#### EXERCISE DATA ####

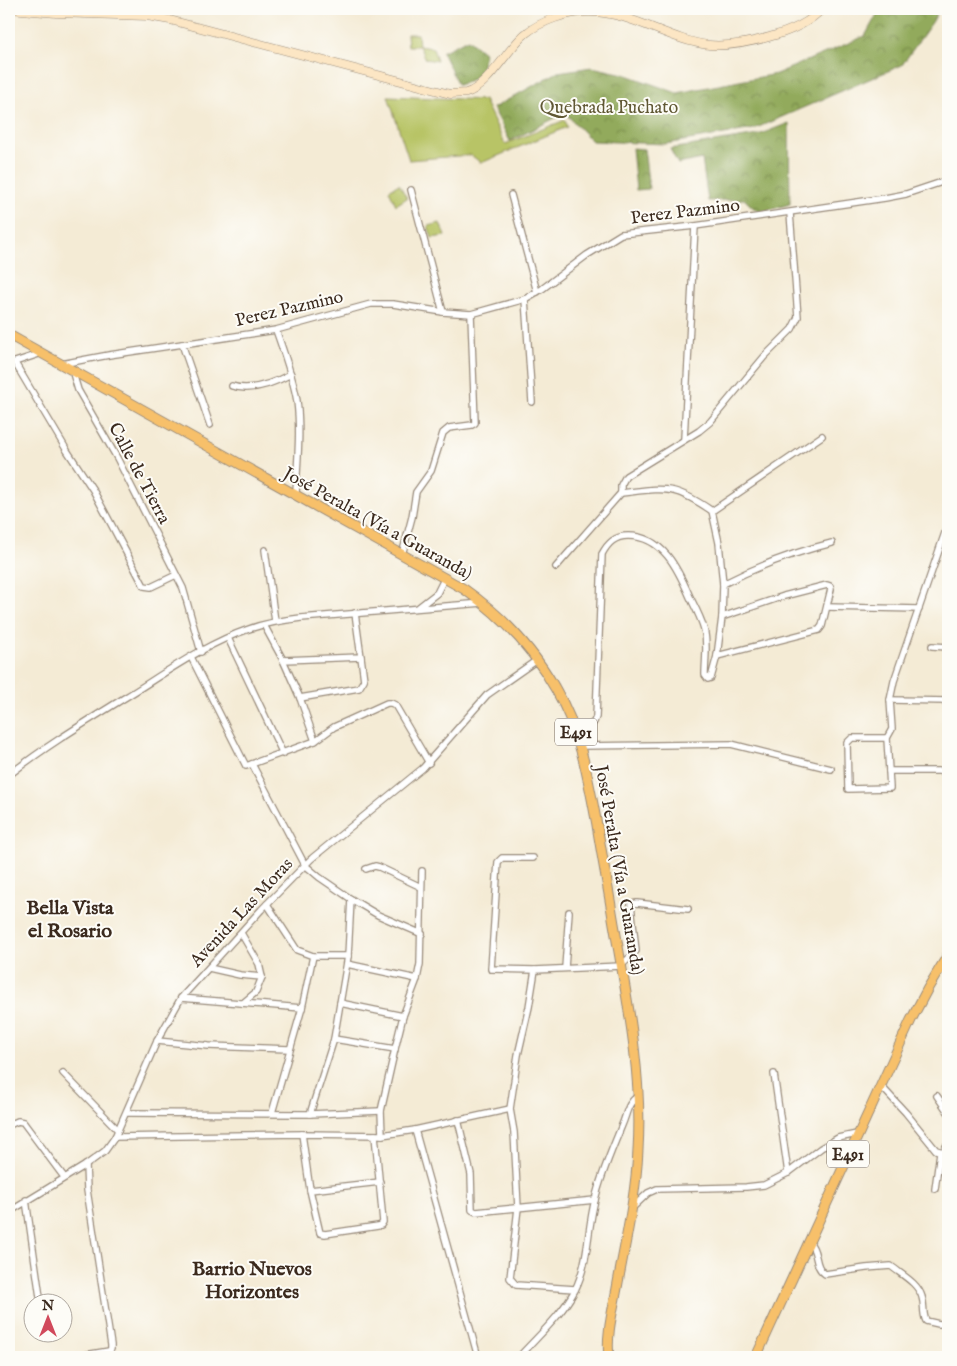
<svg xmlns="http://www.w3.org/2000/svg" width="957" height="1366" font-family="'IM FELL English',serif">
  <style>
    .grass { fill: #b8c466; stroke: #7a7742 }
    .forest { fill: url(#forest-crowns); stroke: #666a3c }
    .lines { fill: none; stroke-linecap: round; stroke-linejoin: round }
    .minor-casing { stroke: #988a7a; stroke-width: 8 }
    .secondary-casing { stroke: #988a7a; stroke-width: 9 }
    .trunk-casing { stroke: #988a7a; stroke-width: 11 }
    .minor { stroke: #fff; stroke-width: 5.5 }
    .secondary { stroke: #fce6c4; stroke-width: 8 }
    .trunk { stroke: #f7c06b; stroke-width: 9 }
    .labels { text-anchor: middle; stroke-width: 4; stroke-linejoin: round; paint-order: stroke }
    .shield { fill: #fdfcf7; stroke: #75695f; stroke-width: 1 }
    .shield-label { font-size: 16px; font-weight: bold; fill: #3b2a1e }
    .park-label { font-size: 18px; fill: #605834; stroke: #fdfcf7 }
    .street-label { font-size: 18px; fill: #3b2a1e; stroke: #fdfcf7 }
    .quarter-label { font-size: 20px; font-weight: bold; fill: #3b2a1e; stroke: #fdfcf7 }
  </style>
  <defs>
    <pattern id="forest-crowns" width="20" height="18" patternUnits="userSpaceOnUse" patternTransform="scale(1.25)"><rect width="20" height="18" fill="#92aa5b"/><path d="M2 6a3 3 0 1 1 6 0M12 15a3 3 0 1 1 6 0" fill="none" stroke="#788b4b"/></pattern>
  </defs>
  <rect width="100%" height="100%" fill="#fdfcf7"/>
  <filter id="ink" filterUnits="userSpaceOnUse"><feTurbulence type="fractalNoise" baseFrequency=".02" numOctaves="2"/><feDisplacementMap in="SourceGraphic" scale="10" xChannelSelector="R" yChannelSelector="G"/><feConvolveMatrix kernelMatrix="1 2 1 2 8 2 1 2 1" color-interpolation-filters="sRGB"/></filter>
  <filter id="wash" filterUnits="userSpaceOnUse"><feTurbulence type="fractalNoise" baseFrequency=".0096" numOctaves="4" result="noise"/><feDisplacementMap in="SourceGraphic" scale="20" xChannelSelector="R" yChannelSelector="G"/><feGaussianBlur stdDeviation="1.12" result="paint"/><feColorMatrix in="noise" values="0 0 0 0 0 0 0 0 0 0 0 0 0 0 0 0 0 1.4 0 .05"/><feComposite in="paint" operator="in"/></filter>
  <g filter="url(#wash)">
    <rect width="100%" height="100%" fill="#f4ebd5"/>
    <g class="grass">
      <polygon points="407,34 418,34 419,46 433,48 437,61 425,59 419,46 408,46"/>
      <polygon points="388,96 484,100 505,144 565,120 567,127 481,163 471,155 409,160"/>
      <polygon points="399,184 407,198 396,205 389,190"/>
      <polygon points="440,223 445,236 432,238 428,226"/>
    </g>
    <g class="forest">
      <polygon points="880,9 939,9 933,21 902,65 754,129 665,144 592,141 565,113 510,141 493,108 558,72 592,67 624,74 677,93 776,74 865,36"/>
      <path d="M468,39L485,53C480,75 478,78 458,85L442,52Z"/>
      <polygon points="789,123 790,204 759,213 744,199 708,201 702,159 678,164 670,149 758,135"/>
      <polygon points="632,148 644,149 649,189 636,190"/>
    </g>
  </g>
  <g filter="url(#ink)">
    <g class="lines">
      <g class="minor-casing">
        <g id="minor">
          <polyline points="411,190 443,312"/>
          <polyline points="511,195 537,292"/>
          <polyline points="525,299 532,402"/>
          <path d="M276,330C284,353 293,377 297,401C301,432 297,464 296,495"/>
          <polyline points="182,344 210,425"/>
          <polyline points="15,363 66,449 93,490 144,586 151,587 176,575"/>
          <polyline points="9,364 42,353"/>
          <polyline points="61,364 109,355 276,330 371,304 393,304 443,312 471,314 525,299 542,289 587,255 621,234 695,226 885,198 906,194 948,180"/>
          <polyline points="72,370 78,390 117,458 183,588 201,652"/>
          <path d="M232,386C251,392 274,383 291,374"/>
          <polyline points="684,439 695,226"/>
          <polyline points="712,511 822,436"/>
          <polyline points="265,550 275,621"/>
          <polyline points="402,555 412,517 416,492 431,471 443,433 449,428 472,425 475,423 471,314"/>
          <polyline points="556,567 621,493"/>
          <path d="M723,584C758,566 795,552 832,543"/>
          <polyline points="419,607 437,593 445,577"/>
          <polyline points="827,607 919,609"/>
          <polyline points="264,625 283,660 361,657 355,613"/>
          <polyline points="228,638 283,754"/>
          <polyline points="932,646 948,647"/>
          <polyline points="717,656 819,630 822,626 831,589 830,586 827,585 784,596 722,617"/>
          <polyline points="191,657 246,766 315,741"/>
          <polyline points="283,660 300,698 315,741 334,727 387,703 391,703 395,705 429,763"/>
          <polyline points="300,698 359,688 364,680 361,657"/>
          <polyline points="890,700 948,701"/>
          <path d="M576,734L594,722L596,717L602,554C608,543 615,536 628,536C663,536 678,569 690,597C695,607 701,618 704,629C708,643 705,661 705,675L708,679L711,678L717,656L722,617L723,584L719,543L712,511C673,484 665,488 621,493V485L626,476L699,431L710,422L764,357L792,329L798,317L790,213"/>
          <polygon points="852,738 887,738 890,788 848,789 847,743"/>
          <polyline points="887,738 892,729 890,700 894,681 948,524"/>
          <polyline points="581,746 731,744 831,769"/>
          <polyline points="252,764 305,865 319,877 351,899 348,956 313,956"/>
          <polyline points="889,771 948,771"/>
          <path d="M9,775C46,746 86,722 126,697C165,673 205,644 249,629C266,623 283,620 301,618L483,603"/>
          <polyline points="533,858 502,858 498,862 491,969 535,970 621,966 636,951 631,904 637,903 688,909"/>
          <polyline points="366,869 375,866 379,867 421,887"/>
          <polyline points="351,899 378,915 422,934"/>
          <polyline points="267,904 297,950 313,956 302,1008"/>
          <polyline points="347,964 417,979"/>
          <polyline points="209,968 240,975 262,977 259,964 241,933"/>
          <polyline points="565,968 569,912"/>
          <polyline points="535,970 529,1007 518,1055 510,1109 514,1132 518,1208 510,1278 516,1285 575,1289"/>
          <polyline points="181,998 302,1008 272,1113"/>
          <polyline points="243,1003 256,992 262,977"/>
          <polyline points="340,1003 403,1016"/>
          <polyline points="334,1039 395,1049"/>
          <polyline points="157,1041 209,1046 289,1049"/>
          <polyline points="63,1073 118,1130"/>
          <polyline points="774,1074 788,1173"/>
          <polyline points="881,1086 906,1113 936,1150 943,1152 948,1143"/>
          <polyline points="937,1096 948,1112"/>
          <polyline points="127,1113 310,1114 381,1111"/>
          <polyline points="310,1114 334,1039 348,956"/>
          <polyline points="458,1120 471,1174 472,1210 476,1212 595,1200"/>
          <polyline points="9,1125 18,1121 23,1122 64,1177"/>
          <polyline points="415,1130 478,1357"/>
          <polyline points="302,1134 310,1190 320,1233 325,1234 378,1226 381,1225 383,1222 375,1135"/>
          <polyline points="382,1135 381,1111 395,1049 403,1016 417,979 420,964 422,871"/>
          <polyline points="115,1137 302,1134 382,1135 415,1130 510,1109"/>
          <polyline points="935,1189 940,1152"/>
          <polyline points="310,1190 380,1182"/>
          <polyline points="26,1200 41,1304"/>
          <polyline points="631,1209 648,1193 657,1189 746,1187 764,1185 788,1173 821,1148 838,1138 857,1134"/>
          <polyline points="9,1212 86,1165 105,1151 115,1137 157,1041 181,998 261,910 311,859 423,768 487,695 537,660"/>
          <path d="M809,1242C819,1251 813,1266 825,1274L866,1268L891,1266C902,1275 918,1283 922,1297C925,1306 922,1312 926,1321L939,1324L948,1323"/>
          <polyline points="82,1357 85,1355 109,1351 111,1349 111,1345 87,1190 86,1165"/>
          <path d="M519,1357C538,1336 561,1316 575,1290C589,1262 587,1230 595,1200C601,1174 612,1150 622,1125C627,1114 627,1103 638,1096"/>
        </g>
      </g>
      <g class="secondary-casing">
        <path id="secondary" d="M10,9L56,13L147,16L170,20L450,94C455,93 461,94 466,93C487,88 508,48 525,34C541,21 567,12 588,12C631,11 667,40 709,45C729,47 751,42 769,37C788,32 809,23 822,9"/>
      </g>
      <g class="trunk-casing">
        <g id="trunk">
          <path d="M9,335L464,589C501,615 533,649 555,688C580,730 588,777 597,825C602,856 608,887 613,918C626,994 643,1072 638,1150C636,1196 625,1243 617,1288C613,1310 606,1335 609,1357"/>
          <polyline points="756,1357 911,1020 928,988 948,955"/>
        </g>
      </g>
      <use href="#minor" class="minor"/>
      <use href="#secondary" class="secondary"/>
      <use href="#trunk" class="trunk"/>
    </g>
  </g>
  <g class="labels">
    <g class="shield">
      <rect x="555" y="718.5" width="42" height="27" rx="4"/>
      <rect x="827" y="1140.5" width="42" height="27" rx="4"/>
    </g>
    <g class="shield-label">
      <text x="576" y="738">E491</text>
      <text x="848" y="1160">E491</text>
    </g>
    <g class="park-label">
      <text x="609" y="113">Quebrada Puchato</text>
    </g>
    <g class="street-label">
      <text transform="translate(685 211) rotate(-7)" y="6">Perez Pazmino</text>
      <text transform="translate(289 308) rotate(-13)" y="6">Perez Pazmino</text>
      <text transform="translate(140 473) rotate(62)" y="6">Calle de Tierra</text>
      <text transform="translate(378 523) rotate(29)" y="6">José Peralta (Vía a Guaranda)</text>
      <text transform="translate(620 870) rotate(80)" y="6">José Peralta (Vía a Guaranda)</text>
      <text transform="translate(241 912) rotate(-47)" y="6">Avenida Las Moras</text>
    </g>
    <g class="quarter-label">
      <text x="70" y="914">Bella Vista<tspan x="70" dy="23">el Rosario</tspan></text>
      <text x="252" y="1275">Barrio Nuevos<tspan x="252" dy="23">Horizontes</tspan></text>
    </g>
  </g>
  <rect width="957" height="1366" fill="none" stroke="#fdfcf7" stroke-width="30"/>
  <g transform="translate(48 1318)"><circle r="24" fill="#fdfcf7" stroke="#afa8a0"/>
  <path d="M0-4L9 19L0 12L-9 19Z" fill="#d1495b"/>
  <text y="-8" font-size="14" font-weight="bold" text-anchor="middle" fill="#3b2a1e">N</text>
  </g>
</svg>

####

TASK TO CARRY OUT — Please, from the entries above, set down exactly the lines from the one containing "#988a7a; stroke-width: 9" through the one containing "#fdfcf7; stroke: #75695f;", and only those.

OUTPUT BELOW —
    .secondary-casing { stroke: #988a7a; stroke-width: 9 }
    .trunk-casing { stroke: #988a7a; stroke-width: 11 }
    .minor { stroke: #fff; stroke-width: 5.5 }
    .secondary { stroke: #fce6c4; stroke-width: 8 }
    .trunk { stroke: #f7c06b; stroke-width: 9 }
    .labels { text-anchor: middle; stroke-width: 4; stroke-linejoin: round; paint-order: stroke }
    .shield { fill: #fdfcf7; stroke: #75695f; stroke-width: 1 }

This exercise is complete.